Answer:
[tex]f(n)=f(n-1) + 4(3)^{n-2}[/tex]
[tex]\textsf{where}\quad f(1)=4[/tex]
Step-by-step explanation:
Given sequence: 4, 8, 20, 56, 164
First, work out the difference in the terms:
[tex]4 \underset{+4}{\longrightarrow} 8 \underset{+12}{\longrightarrow} 20 \underset{+36}{\longrightarrow} 56 \underset{+108}{\longrightarrow} 164[/tex]

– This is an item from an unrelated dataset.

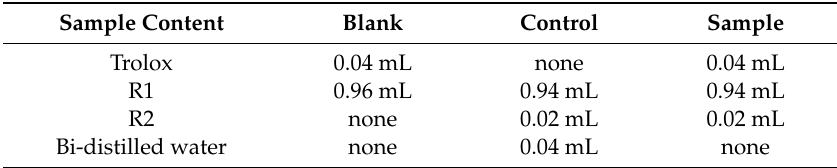
Table 5. Sample composition for the trolox ABTS • +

As the first differences are not the same, work out the second differences:
[tex]4 \underset{\times 3}{\longrightarrow} 12 \underset{\times 3}{\longrightarrow} 36 \underset{\times 3}{\longrightarrow} 108[/tex]
Therefore, the term-to-term rule is:
[tex]f(n)=f(n-1) + 4(3)^{n-2}[/tex]
[tex]\textsf{where}\quad f(1)=4[/tex]
[tex]f(2)=f(1) + 4(3)^{2-2}=4+ 4(3)^{0}=4+4=8[/tex]
[tex]f(3)=f(2)+4(3)^{3-2}=8+4(3)^1=8+12=20[/tex]
[tex]f(4)=f(3) + 4(3)^{4-2}=20+4(3)^2=20+36=56[/tex]
[tex]f(5)=f(4) + 4(3)^{5-2}=56+4(3)^3=56+108=164[/tex]